* TASK REQUIREMENTS: Turn the text read from every one of the records below into a single numbered list, one line per item, with blank lines dropped. Leave the pictures out of your answer.

* WORKING DATA:
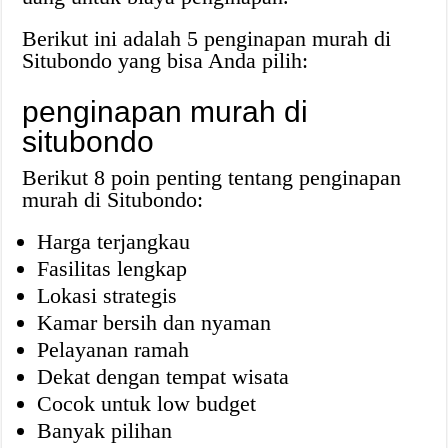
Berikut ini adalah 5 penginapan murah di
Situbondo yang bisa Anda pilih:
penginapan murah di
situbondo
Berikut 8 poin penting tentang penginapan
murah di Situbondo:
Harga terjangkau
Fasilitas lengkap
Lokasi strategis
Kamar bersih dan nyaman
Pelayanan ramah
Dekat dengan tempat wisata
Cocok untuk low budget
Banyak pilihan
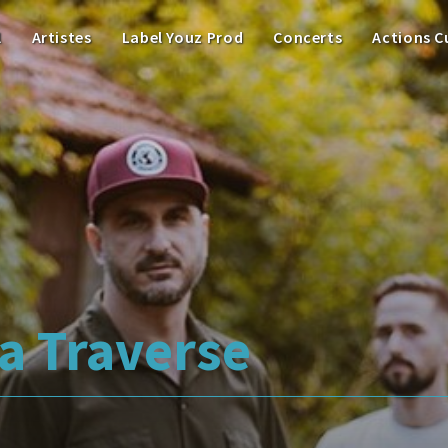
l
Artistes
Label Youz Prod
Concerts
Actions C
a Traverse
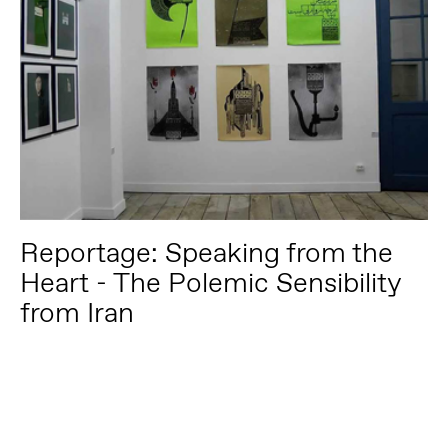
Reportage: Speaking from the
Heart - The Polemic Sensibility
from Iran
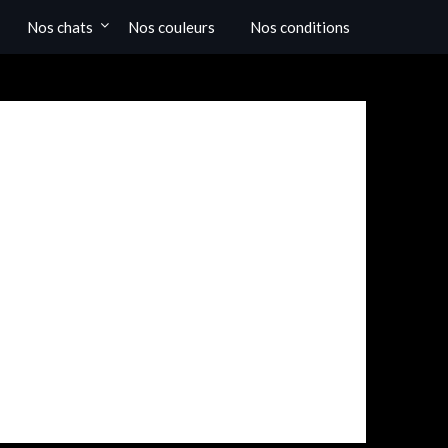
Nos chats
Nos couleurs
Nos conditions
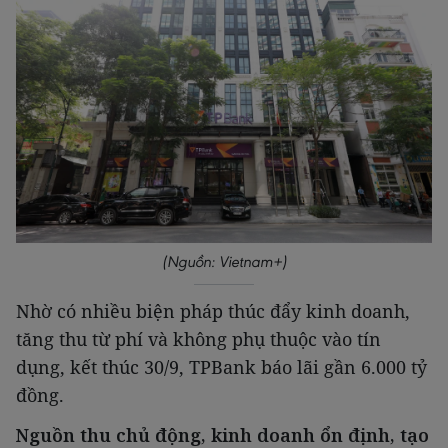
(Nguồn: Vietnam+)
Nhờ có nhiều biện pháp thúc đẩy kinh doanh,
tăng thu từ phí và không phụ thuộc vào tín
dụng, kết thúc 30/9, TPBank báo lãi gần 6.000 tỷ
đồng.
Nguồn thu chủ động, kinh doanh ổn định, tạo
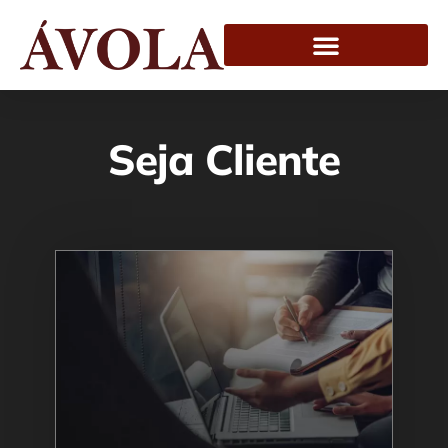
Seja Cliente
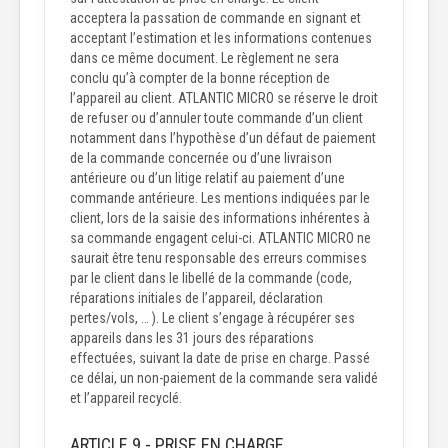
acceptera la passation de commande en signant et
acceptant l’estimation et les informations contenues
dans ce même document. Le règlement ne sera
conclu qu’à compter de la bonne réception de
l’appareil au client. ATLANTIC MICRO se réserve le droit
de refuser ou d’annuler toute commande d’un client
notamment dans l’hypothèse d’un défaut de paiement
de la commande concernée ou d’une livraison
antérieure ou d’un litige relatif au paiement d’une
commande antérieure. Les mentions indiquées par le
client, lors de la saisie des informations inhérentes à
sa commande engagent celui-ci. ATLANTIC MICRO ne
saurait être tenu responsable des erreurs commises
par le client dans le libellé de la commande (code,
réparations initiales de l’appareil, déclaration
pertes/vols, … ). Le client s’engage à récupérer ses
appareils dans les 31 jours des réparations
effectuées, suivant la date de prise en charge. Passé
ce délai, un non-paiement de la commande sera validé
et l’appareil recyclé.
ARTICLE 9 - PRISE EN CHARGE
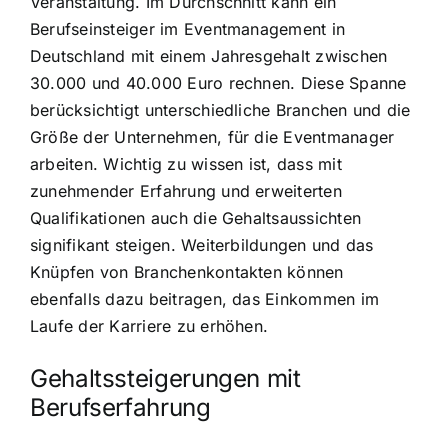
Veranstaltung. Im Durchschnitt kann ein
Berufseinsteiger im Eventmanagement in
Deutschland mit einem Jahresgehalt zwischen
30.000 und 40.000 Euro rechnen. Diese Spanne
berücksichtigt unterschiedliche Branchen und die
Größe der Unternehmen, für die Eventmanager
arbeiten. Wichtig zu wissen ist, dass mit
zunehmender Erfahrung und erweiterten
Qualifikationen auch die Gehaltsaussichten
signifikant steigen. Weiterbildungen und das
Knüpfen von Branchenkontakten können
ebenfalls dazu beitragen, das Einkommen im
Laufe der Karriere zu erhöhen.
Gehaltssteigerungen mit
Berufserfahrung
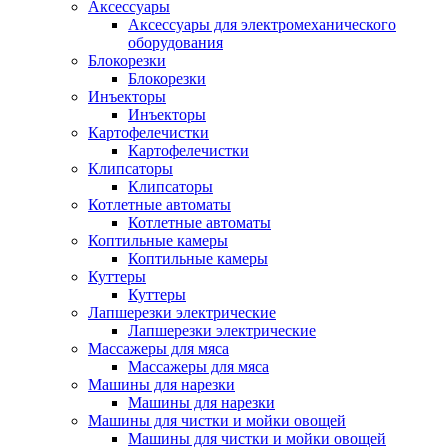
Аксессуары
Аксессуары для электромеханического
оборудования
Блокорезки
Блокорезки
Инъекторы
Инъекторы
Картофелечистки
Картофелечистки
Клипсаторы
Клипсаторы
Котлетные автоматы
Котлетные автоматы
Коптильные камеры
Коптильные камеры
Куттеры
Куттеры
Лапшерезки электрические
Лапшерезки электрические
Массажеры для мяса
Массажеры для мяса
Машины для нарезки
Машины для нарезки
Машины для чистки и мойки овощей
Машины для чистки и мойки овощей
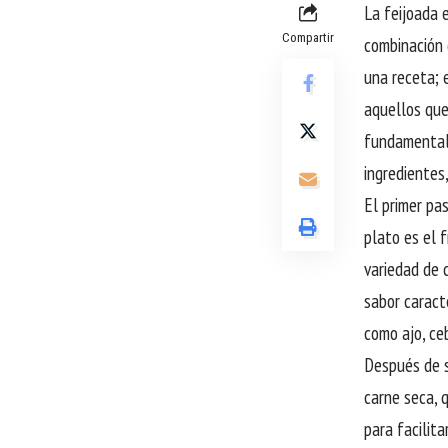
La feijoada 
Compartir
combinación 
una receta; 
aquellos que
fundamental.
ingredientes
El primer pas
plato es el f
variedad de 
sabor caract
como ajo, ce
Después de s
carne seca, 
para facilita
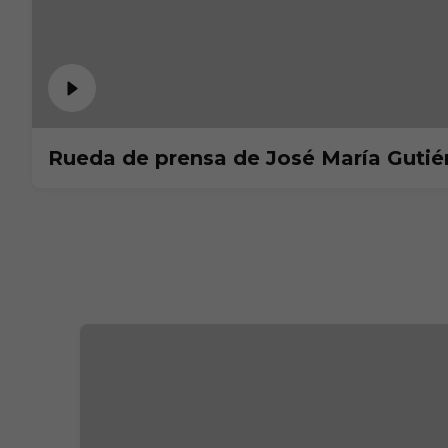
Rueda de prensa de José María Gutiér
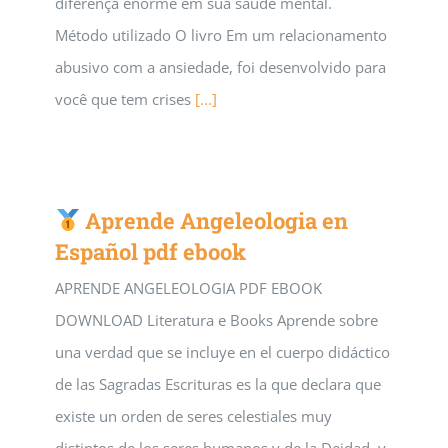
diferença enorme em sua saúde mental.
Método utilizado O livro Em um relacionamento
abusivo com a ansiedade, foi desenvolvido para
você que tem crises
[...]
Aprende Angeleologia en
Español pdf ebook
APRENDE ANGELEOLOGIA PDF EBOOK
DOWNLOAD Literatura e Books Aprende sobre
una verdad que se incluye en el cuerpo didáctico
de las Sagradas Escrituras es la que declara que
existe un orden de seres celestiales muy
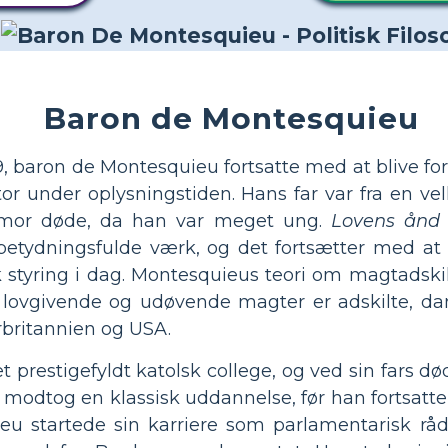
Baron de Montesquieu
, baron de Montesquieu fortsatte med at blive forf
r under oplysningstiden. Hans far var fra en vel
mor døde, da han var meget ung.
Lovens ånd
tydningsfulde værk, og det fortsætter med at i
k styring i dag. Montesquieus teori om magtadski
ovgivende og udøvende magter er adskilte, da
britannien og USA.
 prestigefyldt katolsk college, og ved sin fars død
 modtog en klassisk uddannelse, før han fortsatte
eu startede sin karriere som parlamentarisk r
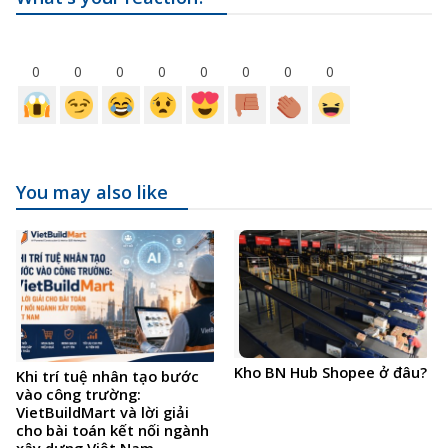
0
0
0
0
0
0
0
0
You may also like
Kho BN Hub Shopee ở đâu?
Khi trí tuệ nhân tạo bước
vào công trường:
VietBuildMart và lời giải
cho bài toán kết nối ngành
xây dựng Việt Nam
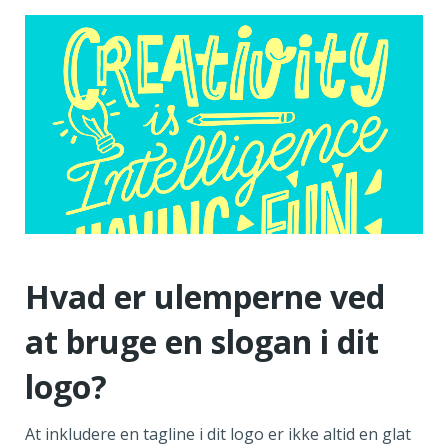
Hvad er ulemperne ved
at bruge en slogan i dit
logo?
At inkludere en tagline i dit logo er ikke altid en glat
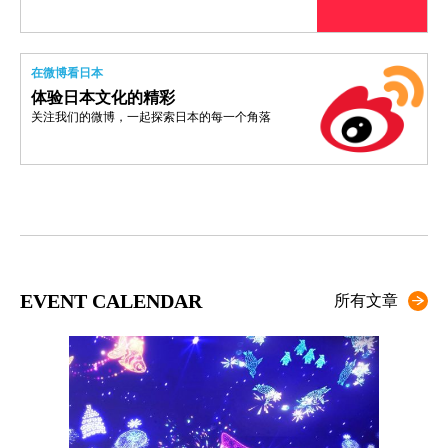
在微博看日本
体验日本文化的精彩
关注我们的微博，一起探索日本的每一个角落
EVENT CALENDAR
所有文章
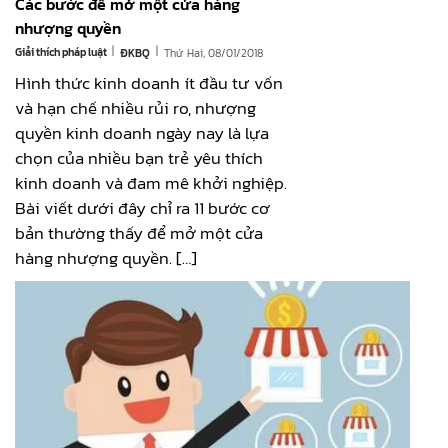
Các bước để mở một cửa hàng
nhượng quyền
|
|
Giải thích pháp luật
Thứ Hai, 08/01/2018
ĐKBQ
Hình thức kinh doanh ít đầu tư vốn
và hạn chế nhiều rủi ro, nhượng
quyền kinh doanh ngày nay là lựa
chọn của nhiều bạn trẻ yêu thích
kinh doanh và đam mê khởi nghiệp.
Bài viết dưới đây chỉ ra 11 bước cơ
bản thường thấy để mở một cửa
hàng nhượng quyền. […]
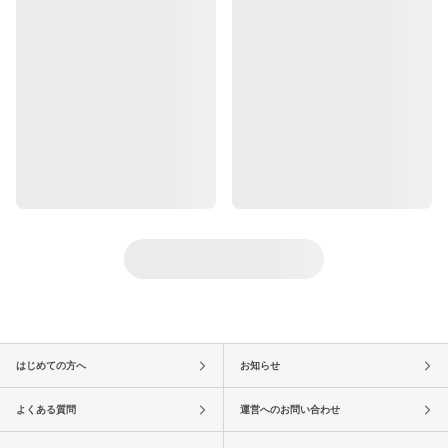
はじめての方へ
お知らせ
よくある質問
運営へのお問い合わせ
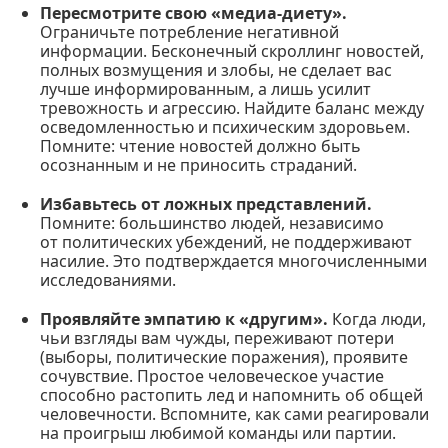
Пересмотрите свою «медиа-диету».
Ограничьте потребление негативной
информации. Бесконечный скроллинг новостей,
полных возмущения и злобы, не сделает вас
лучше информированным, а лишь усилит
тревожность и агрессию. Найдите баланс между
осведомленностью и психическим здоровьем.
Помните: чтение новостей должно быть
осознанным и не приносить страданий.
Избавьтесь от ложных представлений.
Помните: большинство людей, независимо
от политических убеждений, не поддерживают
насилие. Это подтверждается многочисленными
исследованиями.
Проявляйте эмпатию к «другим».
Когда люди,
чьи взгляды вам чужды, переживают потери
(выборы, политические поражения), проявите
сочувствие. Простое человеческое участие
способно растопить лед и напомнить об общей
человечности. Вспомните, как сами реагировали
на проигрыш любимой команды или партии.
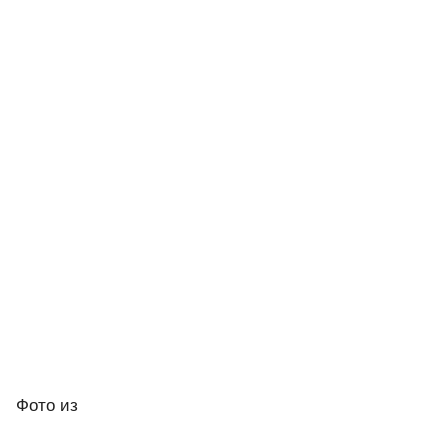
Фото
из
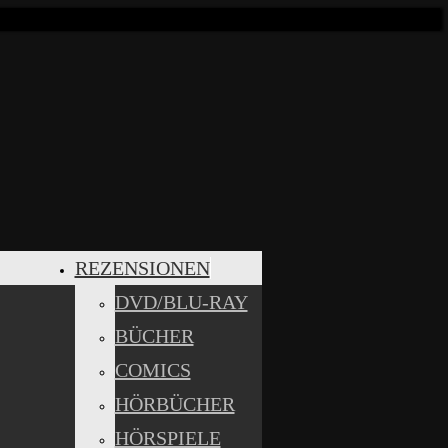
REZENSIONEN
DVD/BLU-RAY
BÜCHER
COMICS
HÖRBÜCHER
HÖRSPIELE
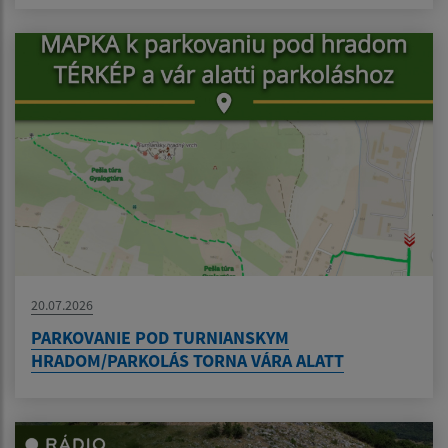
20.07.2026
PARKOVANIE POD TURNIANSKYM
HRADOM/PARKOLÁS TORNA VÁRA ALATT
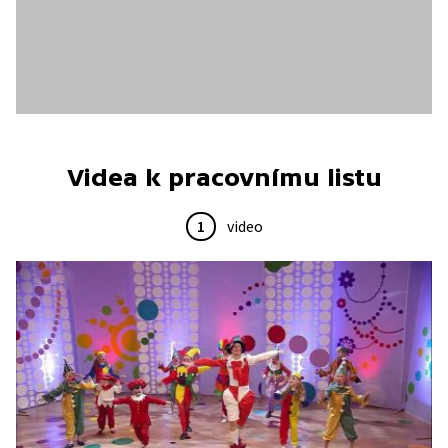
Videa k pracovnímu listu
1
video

* TASK OUTPUT:
1. Berikut ini adalah 5 penginapan murah di
2. Situbondo yang bisa Anda pilih:
3. penginapan murah di
4. situbondo
5. Berikut 8 poin penting tentang penginapan
6. murah di Situbondo:
7. Harga terjangkau
8. Fasilitas lengkap
9. Lokasi strategis
10. Kamar bersih dan nyaman
11. Pelayanan ramah
12. Dekat dengan tempat wisata
13. Cocok untuk low budget
14. Banyak pilihan
15. l
16. Artistes
17. Label Youz Prod
18. Concerts
19. Actions C
20. a Traverse
21. Reportage: Speaking from the
22. Heart - The Polemic Sensibility
23. from Iran
24. Nos chats
25. Nos couleurs
26. Nos conditions
27. (Nguồn: Vietnam+)
28. Nhờ có nhiều biện pháp thúc đẩy kinh doanh,
29. tăng thu từ phí và không phụ thuộc vào tín
30. dụng, kết thúc 30/9, TPBank báo lãi gần 6.000 tỷ
31. đồng.
32. Nguồn thu chủ động, kinh doanh ổn định, tạo
33. Seja Cliente
34. acceptera la passation de commande en signant et
35. acceptant l’estimation et les informations contenues
36. dans ce même document. Le règlement ne sera
37. conclu qu’à compter de la bonne réception de
38. l’appareil au client. ATLANTIC MICRO se réserve le droit
39. de refuser ou d’annuler toute commande d’un client
40. notamment dans l’hypothèse d’un défaut de paiement
41. de la commande concernée ou d’une livraison
42. antérieure ou d’un litige relatif au paiement d’une
43. commande antérieure. Les mentions indiquées par le
44. client, lors de la saisie des informations inhérentes à
45. sa commande engagent celui-ci. ATLANTIC MICRO ne
46. saurait être tenu responsable des erreurs commises
47. par le client dans le libellé de la commande (code,
48. réparations initiales de l’appareil, déclaration
49. pertes/vols, … ). Le client s’engage à récupérer ses
50. appareils dans les 31 jours des réparations
51. effectuées, suivant la date de prise en charge. Passé
52. ce délai, un non-paiement de la commande sera validé
53. et l’appareil recyclé.
54. ARTICLE 9 - PRISE EN CHARGE
55. Veranstaltung. Im Durchschnitt kann ein
56. Berufseinsteiger im Eventmanagement in
57. Deutschland mit einem Jahresgehalt zwischen
58. 30.000 und 40.000 Euro rechnen. Diese Spanne
59. berücksichtigt unterschiedliche Branchen und die
60. Größe der Unternehmen, für die Eventmanager
61. arbeiten. Wichtig zu wissen ist, dass mit
62. zunehmender Erfahrung und erweiterten
63. Qualifikationen auch die Gehaltsaussichten
64. signifikant steigen. Weiterbildungen und das
65. Knüpfen von Branchenkontakten können
66. ebenfalls dazu beitragen, das Einkommen im
67. Laufe der Karriere zu erhöhen.
68. Gehaltssteigerungen mit
69. Berufserfahrung
70. Аксессуары
71. Аксессуары для электромеханического
72. оборудования
73. Блокорезки
74. Блокорезки
75. Инъекторы
76. Инъекторы
77. Картофелечистки
78. Картофелечистки
79. Клипсаторы
80. Клипсаторы
81. Котлетные автоматы
82. Котлетные автоматы
83. Коптильные камеры
84. Коптильные камеры
85. Куттеры
86. Куттеры
87. Лапшерезки электрические
88. Лапшерезки электрические
89. Массажеры для мяса
90. Массажеры для мяса
91. Машины для нарезки
92. Машины для нарезки
93. Машины для чистки и мойки овощей
94. Машины для чистки и мойки овощей
95. La feijoada 
96. Compartir
97. combinación 
98. una receta; 
99. aquellos que
100. fundamental.
101. ingredientes
102. El primer pas
103. plato es el f
104. variedad de 
105. sabor caract
106. como ajo, ce
107. Después de s
108. carne seca, 
109. para facilita
110. Rueda de prensa de José María Gutiér
111. diferença enorme em sua saúde mental.
112. Método utilizado O livro Em um relacionamento
113. abusivo com a ansiedade, foi desenvolvido para
114. você que tem crises
115. [...]
116. Aprende Angeleologia en
117. Español pdf ebook
118. APRENDE ANGELEOLOGIA PDF EBOOK
119. DOWNLOAD Literatura e Books Aprende sobre
120. una verdad que se incluye en el cuerpo didáctico
121. de las Sagradas Escrituras es la que declara que
122. existe un orden de seres celestiales muy
123. Baron de Montesquieu
124. , baron de Montesquieu fortsatte med at blive forf
125. r under oplysningstiden. Hans far var fra en vel
126. mor døde, da han var meget ung.
127. Lovens ånd
128. tydningsfulde værk, og det fortsætter med at i
129. k styring i dag. Montesquieus teori om magtadski
130. ovgivende og udøvende magter er adskilte, da
131. britannien og USA.
132.  prestigefyldt katolsk college, og ved sin fars død
133.  modtog en klassisk uddannelse, før han fortsatte
134. eu startede sin karriere som parlamentarisk r
135. 0
136. 0
137. 0
138. 0
139. 0
140. 0
141. 0
142. 0
143. You may also like
144. Kho BN Hub Shopee ở đâu?
145. Khi trí tuệ nhân tạo bước
146. vào công trường:
147. VietBuildMart và lời giải
148. cho bài toán kết nối ngành
149. xây dựng Việt Nam
150. Hvad er ulemperne ved
151. at bruge en slogan i dit
152. logo?
153. At inkludere en tagline i dit logo er ikke altid en glat
154. 在微博看日本
155. 体验日本文化的精彩
156. 关注我们的微博，一起探索日本的每一个角落
157. EVENT CALENDAR
158. 所有文章
159. Các bước để mở một cửa hàng
160. nhượng quyền
161. |
162. |
163. Giải thích pháp luật
164. Thứ Hai, 08/01/2018
165. ĐKBQ
166. Hình thức kinh doanh ít đầu tư vốn
167. và hạn chế nhiều rủi ro, nhượng
168. quyền kinh doanh ngày nay là lựa
169. chọn của nhiều bạn trẻ yêu thích
170. kinh doanh và đam mê khởi nghiệp.
171. Bài viết dưới đây chỉ ra 11 bước cơ
172. bản thường thấy để mở một cửa
173. hàng nhượng quyền. […]
174. はじめての方へ
175. お知らせ
176. よくある質問
177. 運営へのお問い合わせ
178. Пересмотрите свою «медиа-диету».
179. Ограничьте потребление негативной
180. информации. Бесконечный скроллинг новостей,
181. полных возмущения и злобы, не сделает вас
182. лучше информированным, а лишь усилит
183. тревожность и агрессию. Найдите баланс между
184. осведомленностью и психическим здоровьем.
185. Помните: чтение новостей должно быть
186. осознанным и не приносить страданий.
187. Избавьтесь от ложных представлений.
188. Помните: большинство людей, независимо
189. от политических убеждений, не поддерживают
190. насилие. Это подтверждается многочисленными
191. исследованиями.
192. Проявляйте эмпатию к «другим».
193. Когда люди,
194. чьи взгляды вам чужды, переживают потери
195. (выборы, политические поражения), проявите
196. сочувствие. Простое человеческое участие
197. способно растопить лед и напомнить об общей
198. человечности. Вспомните, как сами реагировали
199. на проигрыш любимой команды или партии.
200. Фото
201. из
202. REZENSIONEN
203. DVD/BLU-RAY
204. BÜCHER
205. COMICS
206. HÖRBÜCHER
207. HÖRSPIELE
208. 20.07.2026
209. PARKOVANIE POD TURNIANSKYM
210. HRADOM/PARKOLÁS TORNA VÁRA ALATT
211. Videa k pracovnímu listu
212. 1
213. video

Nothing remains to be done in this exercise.